Bonding vs. Load Sharing / BODi at one or both ends
Posted by Nathan Meyer, Last modified by Danny Staub on 15 November 2017 03:01 PM

What is the difference between bonding and load sharing?  

Do I need a BODi at only one end or at both ends?

1) When you have a BODi at only one end of a connection, you can do load sharing over multiple GSM connections. Let me explain this in more detail. For example, consider having two GSM connections, which in fact, could be different carriers. You start a video session and it will be transported over the first GSM connection for the entire session, until it is finished. If you start a second video session while the first continues, it will go to the second GSM connection for transport. Therefore the load is shared over the two GSM links, but each session is one, and only one, GSM link.

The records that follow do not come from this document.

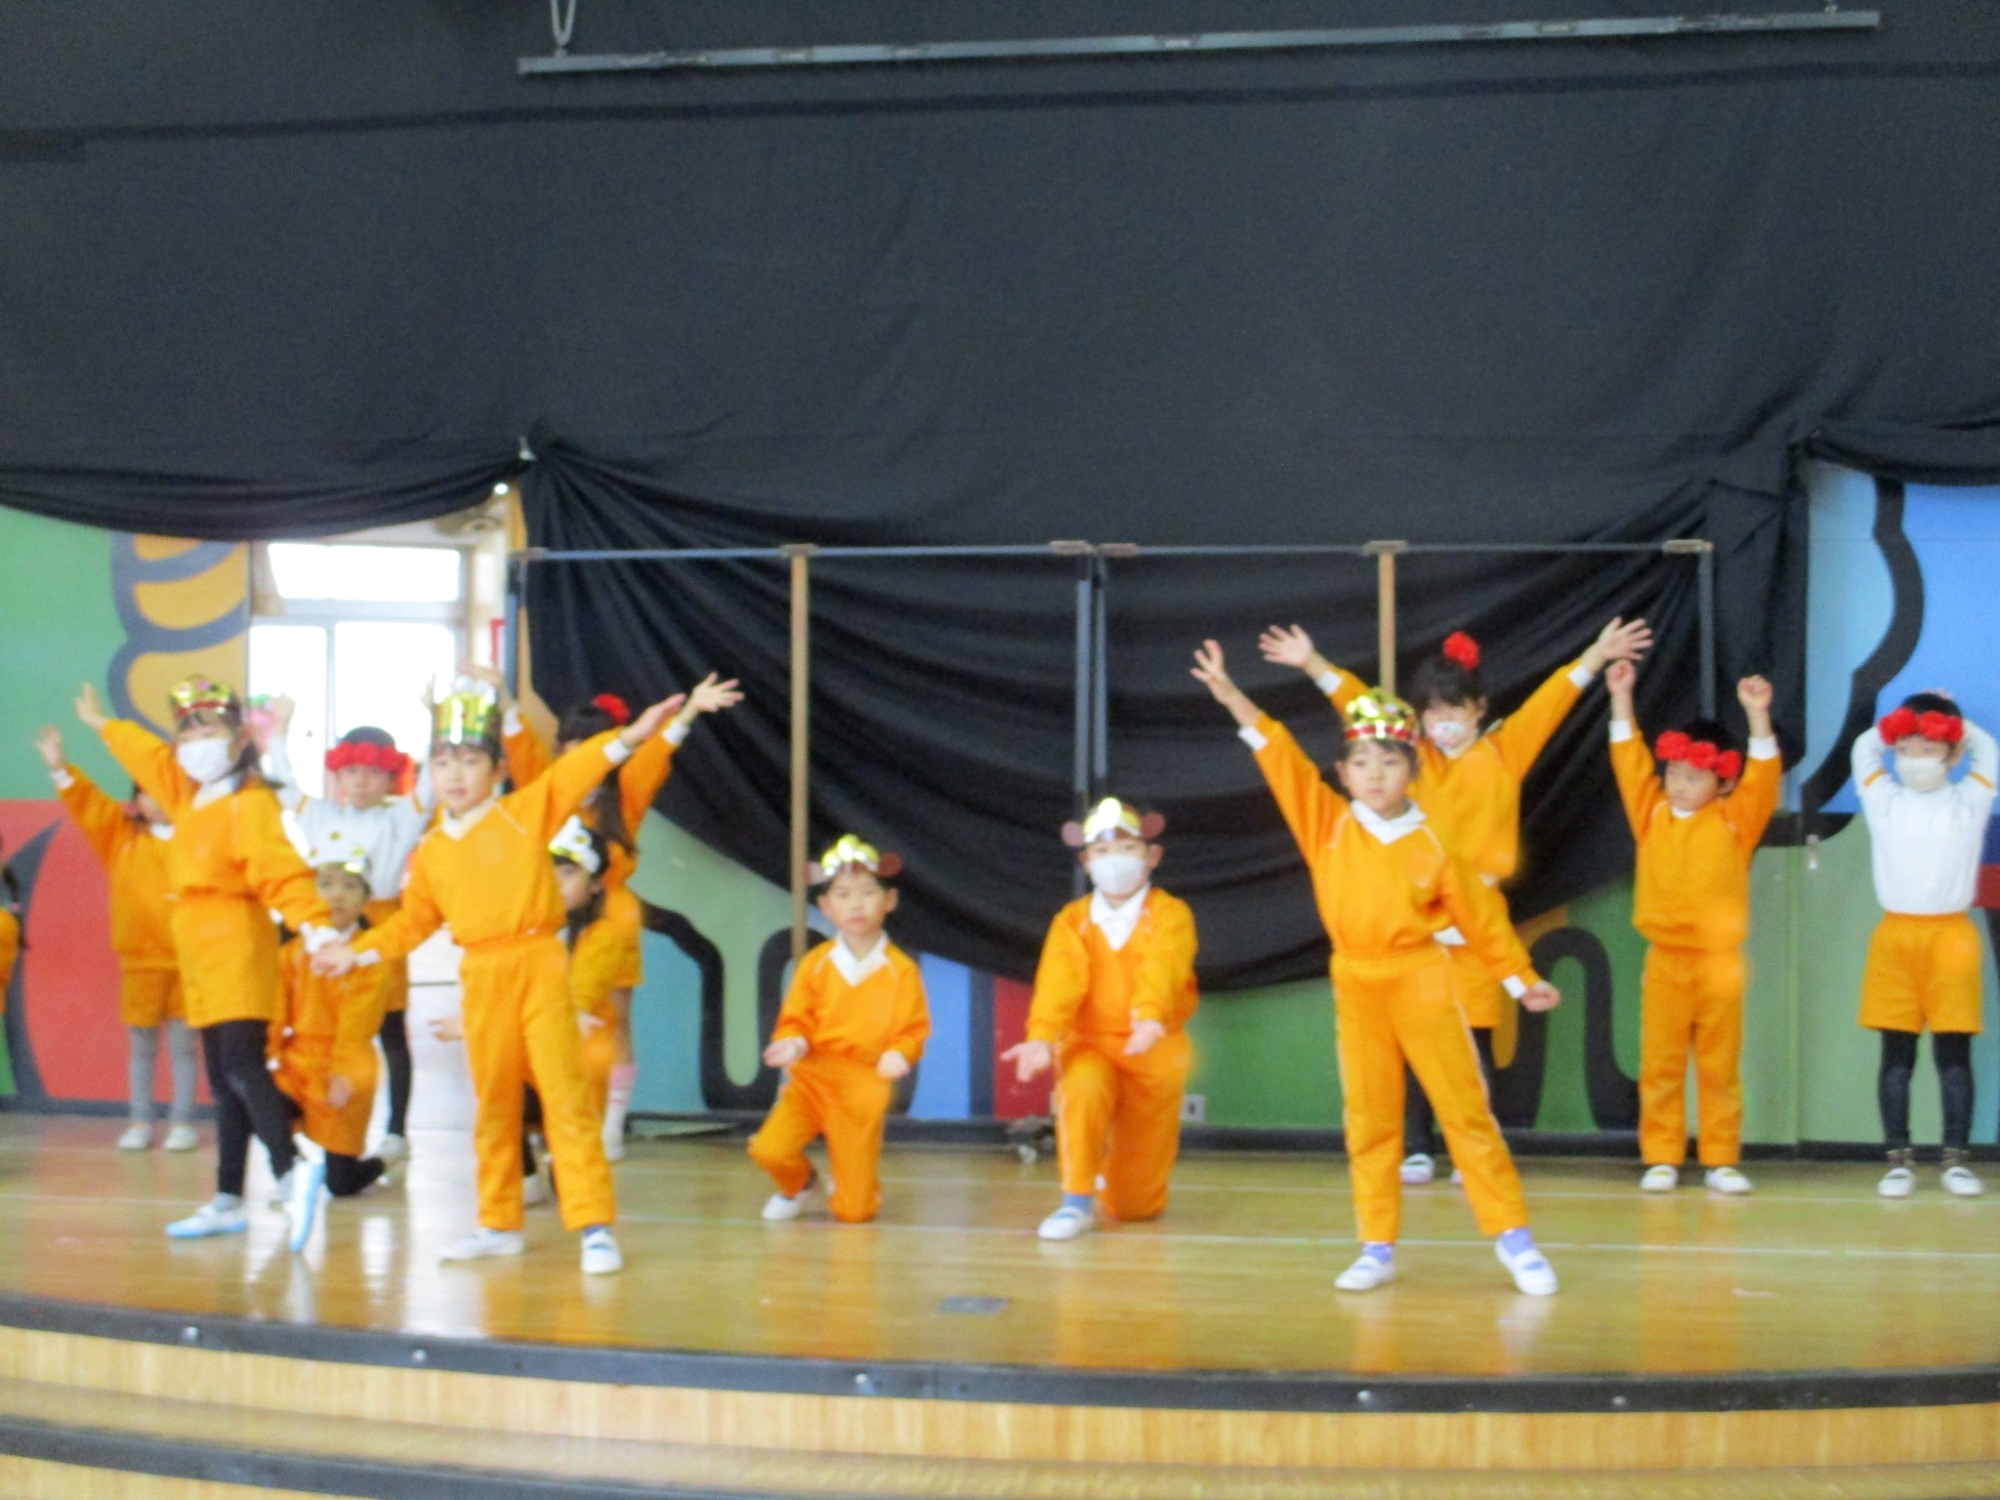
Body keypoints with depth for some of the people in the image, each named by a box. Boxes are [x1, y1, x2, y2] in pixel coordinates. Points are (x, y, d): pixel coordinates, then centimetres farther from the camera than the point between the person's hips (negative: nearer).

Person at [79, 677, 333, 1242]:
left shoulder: (249, 804, -12)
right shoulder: (187, 797, 15)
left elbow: (281, 872, -24)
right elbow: (149, 756, 35)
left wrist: (313, 924, -39)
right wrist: (103, 725, 50)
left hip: (238, 949, -9)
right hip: (200, 952, 9)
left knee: (242, 1064, -21)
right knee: (223, 1082, 10)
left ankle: (289, 1172, -24)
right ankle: (227, 1201, 12)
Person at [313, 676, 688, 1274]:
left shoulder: (527, 812, 2)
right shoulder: (431, 850, 12)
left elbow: (574, 773, -6)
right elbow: (414, 920, 20)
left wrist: (627, 738, -18)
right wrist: (356, 952, 18)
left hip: (537, 964, -4)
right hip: (480, 977, 4)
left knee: (564, 1094, -7)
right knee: (492, 1105, 12)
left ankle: (594, 1224, -7)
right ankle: (499, 1222, 23)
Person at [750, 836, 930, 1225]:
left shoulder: (901, 970, -2)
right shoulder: (816, 964, 1)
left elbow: (913, 1029, -1)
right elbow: (795, 1018, 3)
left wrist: (899, 1054, -23)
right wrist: (792, 1042, -19)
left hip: (864, 1088, -1)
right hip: (812, 1076, 1)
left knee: (853, 1212, -4)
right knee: (769, 1149, -23)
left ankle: (849, 1187, 36)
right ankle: (799, 1186, 14)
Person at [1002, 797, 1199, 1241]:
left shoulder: (1170, 915, -6)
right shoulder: (1071, 921, 1)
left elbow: (1162, 968, -27)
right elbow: (1059, 980, -16)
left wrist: (1151, 1017, -48)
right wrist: (1041, 1037, -35)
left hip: (1153, 1050, -1)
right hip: (1090, 1045, 1)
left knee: (1137, 1205, 2)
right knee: (1081, 1089, -37)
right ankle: (1076, 1202, -21)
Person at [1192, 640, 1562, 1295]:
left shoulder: (1432, 845, -5)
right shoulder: (1328, 824, 1)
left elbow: (1480, 916, 3)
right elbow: (1281, 757, -6)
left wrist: (1522, 979, 6)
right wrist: (1231, 696, -14)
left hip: (1422, 979, -3)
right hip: (1355, 983, 3)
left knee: (1464, 1106, -1)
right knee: (1368, 1118, 6)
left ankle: (1512, 1235, 5)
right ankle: (1377, 1248, 12)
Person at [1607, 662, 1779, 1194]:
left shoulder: (1734, 822, 1)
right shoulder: (1652, 815, 7)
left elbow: (1762, 775, -9)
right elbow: (1630, 761, 5)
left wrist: (1757, 715, -20)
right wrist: (1622, 699, -2)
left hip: (1719, 960, -2)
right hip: (1665, 960, 2)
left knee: (1720, 1066, 5)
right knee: (1659, 1066, 3)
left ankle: (1721, 1159, 11)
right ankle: (1661, 1158, 10)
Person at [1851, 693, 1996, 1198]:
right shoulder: (1883, 801, 8)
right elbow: (1864, 746, 21)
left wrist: (1952, 724, 22)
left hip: (1950, 934, -1)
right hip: (1896, 933, 1)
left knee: (1954, 1052, 1)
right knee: (1897, 1053, 2)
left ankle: (1955, 1158, 5)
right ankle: (1899, 1159, 5)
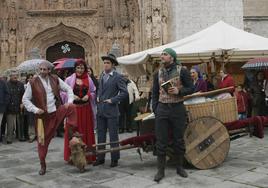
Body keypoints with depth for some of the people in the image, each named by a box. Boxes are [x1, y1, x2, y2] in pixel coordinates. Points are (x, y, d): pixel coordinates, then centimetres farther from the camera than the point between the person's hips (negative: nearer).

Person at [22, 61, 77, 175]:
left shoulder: (55, 79, 1)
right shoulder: (33, 83, -6)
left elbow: (68, 89, 8)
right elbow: (25, 99, -2)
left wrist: (70, 101, -9)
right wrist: (35, 109, -14)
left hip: (57, 111, 2)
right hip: (43, 115, -1)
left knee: (72, 108, -25)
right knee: (42, 140, 4)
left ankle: (72, 134, -13)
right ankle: (43, 165, 21)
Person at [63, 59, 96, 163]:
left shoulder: (88, 80, 7)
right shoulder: (69, 79, 1)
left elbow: (93, 92, 11)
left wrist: (88, 95, -9)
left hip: (86, 109, 2)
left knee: (87, 132, 5)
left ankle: (88, 156, 15)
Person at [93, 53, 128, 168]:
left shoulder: (117, 77, -8)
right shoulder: (102, 75, 12)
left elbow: (124, 93, -12)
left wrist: (112, 100, -13)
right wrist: (97, 97, 10)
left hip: (111, 111, -6)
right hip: (100, 110, 6)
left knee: (113, 136, 2)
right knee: (100, 135, 11)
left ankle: (114, 159, 13)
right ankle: (100, 158, 21)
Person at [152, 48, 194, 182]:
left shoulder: (182, 71, -2)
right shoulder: (158, 73, 9)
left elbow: (191, 88, 0)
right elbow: (155, 93, 12)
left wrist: (179, 91, -18)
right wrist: (155, 109, 4)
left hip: (178, 108, -2)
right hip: (162, 109, 3)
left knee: (179, 140, 8)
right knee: (161, 141, 2)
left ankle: (179, 167, 24)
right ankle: (160, 170, 11)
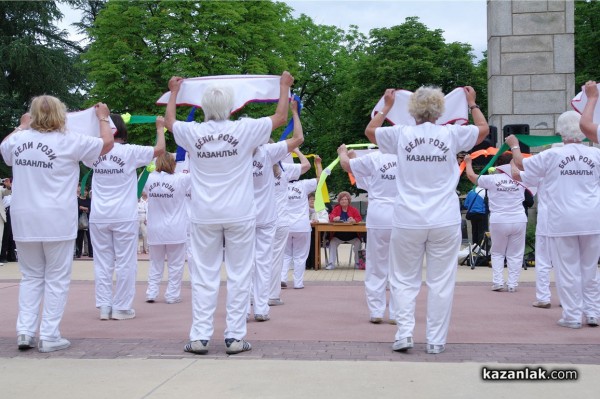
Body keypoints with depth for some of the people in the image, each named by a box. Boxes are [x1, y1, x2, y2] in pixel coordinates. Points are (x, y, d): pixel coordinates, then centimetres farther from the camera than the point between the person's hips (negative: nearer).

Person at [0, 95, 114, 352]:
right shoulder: (68, 141, -9)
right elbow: (107, 143, 2)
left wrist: (22, 126, 41)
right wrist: (103, 118, 18)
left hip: (24, 220, 4)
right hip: (57, 221, -4)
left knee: (31, 277, 15)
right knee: (56, 278, 4)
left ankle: (25, 331, 8)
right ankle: (49, 336, 3)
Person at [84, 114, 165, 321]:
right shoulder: (130, 152, -7)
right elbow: (159, 149, 1)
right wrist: (160, 128, 17)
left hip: (99, 217, 3)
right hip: (124, 216, -3)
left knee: (103, 262, 7)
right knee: (125, 262, 4)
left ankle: (104, 306, 7)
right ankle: (121, 307, 5)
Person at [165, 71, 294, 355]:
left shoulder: (193, 132, -4)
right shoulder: (244, 129, -8)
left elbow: (169, 121, 20)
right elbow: (281, 117, 7)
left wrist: (174, 91, 35)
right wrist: (284, 86, 22)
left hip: (204, 216, 2)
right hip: (239, 214, -1)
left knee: (204, 276, 6)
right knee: (239, 275, 5)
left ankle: (200, 336, 5)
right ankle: (235, 337, 5)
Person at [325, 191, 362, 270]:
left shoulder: (353, 209, 8)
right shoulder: (336, 209, 10)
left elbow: (359, 218, -3)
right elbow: (331, 216, -3)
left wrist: (353, 220, -27)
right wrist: (334, 218, -29)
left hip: (351, 234, 0)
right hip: (338, 234, 0)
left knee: (358, 242, -25)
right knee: (332, 242, -26)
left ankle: (357, 263, -10)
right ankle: (331, 263, -22)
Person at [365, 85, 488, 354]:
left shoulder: (401, 134, -3)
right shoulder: (451, 134, -3)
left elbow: (370, 130, 17)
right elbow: (484, 129, 16)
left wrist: (387, 106, 28)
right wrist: (472, 103, 30)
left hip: (408, 221, 0)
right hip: (445, 221, 0)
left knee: (404, 280, 11)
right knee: (440, 282, 6)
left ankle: (404, 332, 1)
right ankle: (436, 341, 9)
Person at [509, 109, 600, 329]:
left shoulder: (552, 155, -6)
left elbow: (521, 163, 5)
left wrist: (514, 146, 24)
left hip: (563, 221, -3)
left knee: (568, 270, 3)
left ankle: (572, 316, 6)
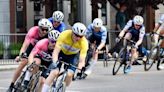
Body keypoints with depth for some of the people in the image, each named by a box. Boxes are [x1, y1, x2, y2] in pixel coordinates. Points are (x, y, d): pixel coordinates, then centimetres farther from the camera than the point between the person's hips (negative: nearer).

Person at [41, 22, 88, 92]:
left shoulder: (84, 43, -31)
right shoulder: (64, 35, -33)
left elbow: (82, 60, -30)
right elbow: (56, 51, -34)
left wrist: (80, 69, -49)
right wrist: (54, 63, -50)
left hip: (73, 56, 1)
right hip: (62, 53, -1)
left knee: (69, 74, -20)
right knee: (54, 72, -19)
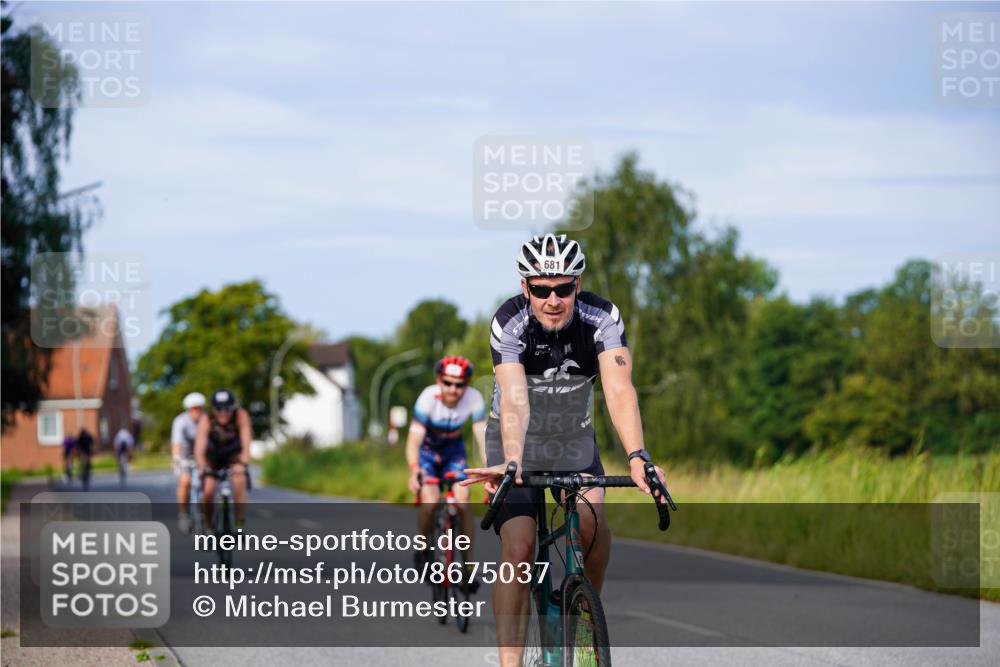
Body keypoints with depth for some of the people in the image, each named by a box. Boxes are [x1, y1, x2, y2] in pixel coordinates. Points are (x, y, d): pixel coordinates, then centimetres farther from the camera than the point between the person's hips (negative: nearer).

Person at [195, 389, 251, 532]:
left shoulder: (241, 416, -28)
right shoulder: (206, 420, -29)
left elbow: (246, 442, -37)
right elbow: (199, 448, -37)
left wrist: (244, 463, -52)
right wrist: (203, 468, -52)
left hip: (233, 454, 0)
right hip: (212, 456, 0)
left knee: (240, 481, -29)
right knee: (208, 491, -19)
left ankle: (239, 524, -19)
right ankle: (208, 526, 5)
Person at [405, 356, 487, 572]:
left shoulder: (474, 399, -25)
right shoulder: (428, 398, -32)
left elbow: (483, 438, -24)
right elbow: (413, 441, -33)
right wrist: (414, 469, -51)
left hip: (453, 450, 2)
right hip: (426, 450, -2)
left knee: (463, 501, -17)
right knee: (430, 501, -24)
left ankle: (468, 564, -8)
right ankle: (422, 549, 2)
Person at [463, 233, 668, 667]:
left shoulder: (602, 319, -23)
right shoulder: (509, 325, -26)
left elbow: (619, 390, -35)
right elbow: (514, 401, -38)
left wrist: (637, 458, -51)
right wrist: (511, 464, -55)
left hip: (574, 438, 2)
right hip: (517, 441, -2)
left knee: (592, 524, -23)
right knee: (518, 549, -17)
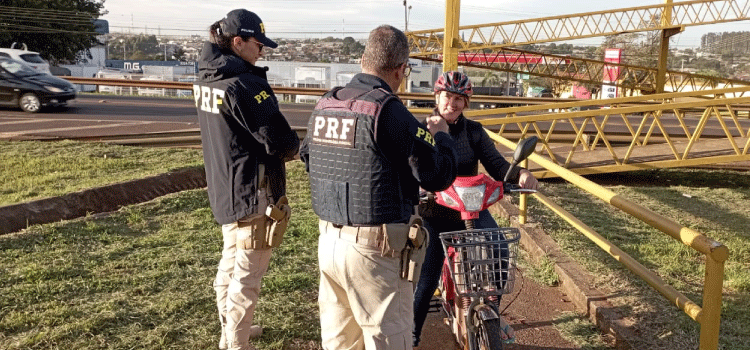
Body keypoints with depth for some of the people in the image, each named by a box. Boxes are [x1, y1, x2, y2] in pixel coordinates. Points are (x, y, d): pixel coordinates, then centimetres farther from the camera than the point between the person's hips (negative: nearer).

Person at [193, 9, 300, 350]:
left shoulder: (206, 80, 6)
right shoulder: (246, 84, -21)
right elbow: (280, 142, -23)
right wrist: (294, 144, -1)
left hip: (223, 190, 9)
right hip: (254, 193, -9)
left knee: (230, 260, 23)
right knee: (247, 273, 3)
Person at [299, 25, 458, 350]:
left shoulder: (323, 105, 6)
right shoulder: (389, 110, -16)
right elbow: (438, 176, -14)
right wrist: (441, 136, 6)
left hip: (327, 240, 7)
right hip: (374, 249, -7)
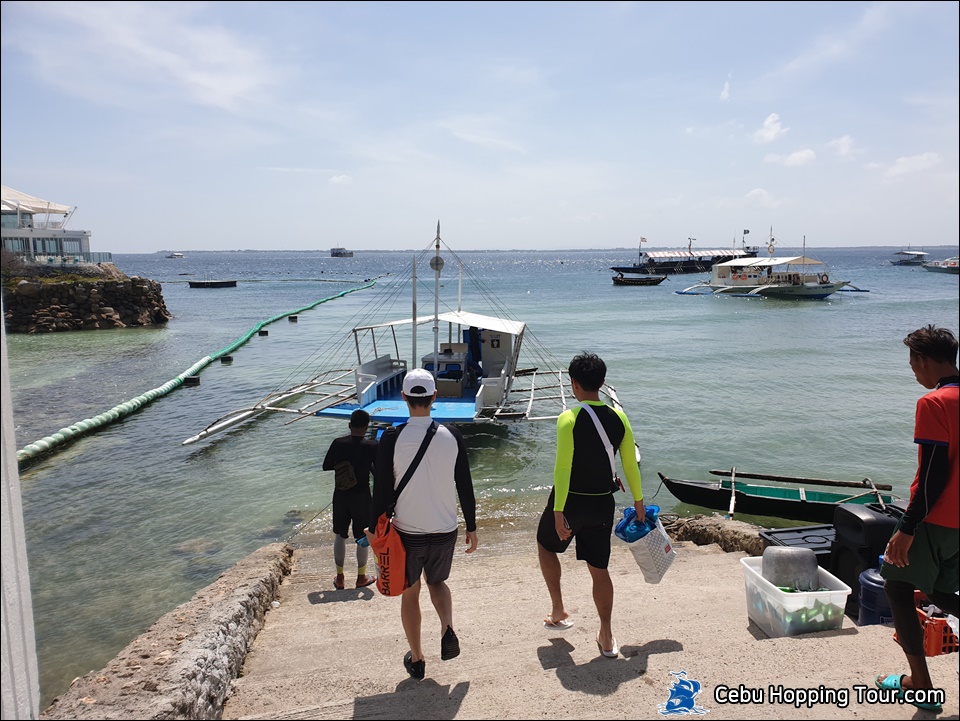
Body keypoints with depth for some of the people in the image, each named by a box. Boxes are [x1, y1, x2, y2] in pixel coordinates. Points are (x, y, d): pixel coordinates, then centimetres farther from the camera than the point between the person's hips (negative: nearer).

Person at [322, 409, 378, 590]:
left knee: (340, 535, 16)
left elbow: (326, 466, 4)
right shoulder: (372, 446, -12)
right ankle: (361, 577, 22)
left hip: (341, 495, 2)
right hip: (361, 495, -2)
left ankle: (339, 577, 23)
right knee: (363, 537, 12)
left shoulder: (338, 443, -6)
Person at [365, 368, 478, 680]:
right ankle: (447, 629, 2)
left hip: (407, 532, -2)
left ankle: (416, 659, 29)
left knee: (410, 593, 18)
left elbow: (382, 490, -9)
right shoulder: (452, 436, -7)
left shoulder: (392, 439, -14)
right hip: (445, 532, 2)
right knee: (437, 582, 27)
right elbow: (465, 487, -1)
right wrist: (471, 527, 11)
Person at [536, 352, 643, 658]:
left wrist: (558, 512, -17)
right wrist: (638, 501, 15)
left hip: (571, 501, -4)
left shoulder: (569, 419, -18)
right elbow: (630, 464, 4)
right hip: (603, 504, 4)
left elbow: (562, 469, -20)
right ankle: (606, 637, 18)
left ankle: (558, 611, 26)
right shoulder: (618, 417, -3)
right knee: (599, 569, 13)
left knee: (546, 545, 24)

2) On the other hand, Bonding requires a BODi at each end. (In fact, true bonding of multiple streams needs to have some type of device at each end, such as in MLPPP.) In the bonding scenario with a single video session, the packets (or frames) are distributed in round-robin fashion to the multiple bonded GSM links. In other words for an example with three GSM links, packet #1 goes to GSM link #1, packet #2 goes to GSM link #2, packet #3 goes to GSM link #3, and then it repeats by sending packet #4 to GSM link #1, etc.
In this scenario, the single video session would use all the GSM links (that make up one bonded point-to-point connection) to carry the video traffic.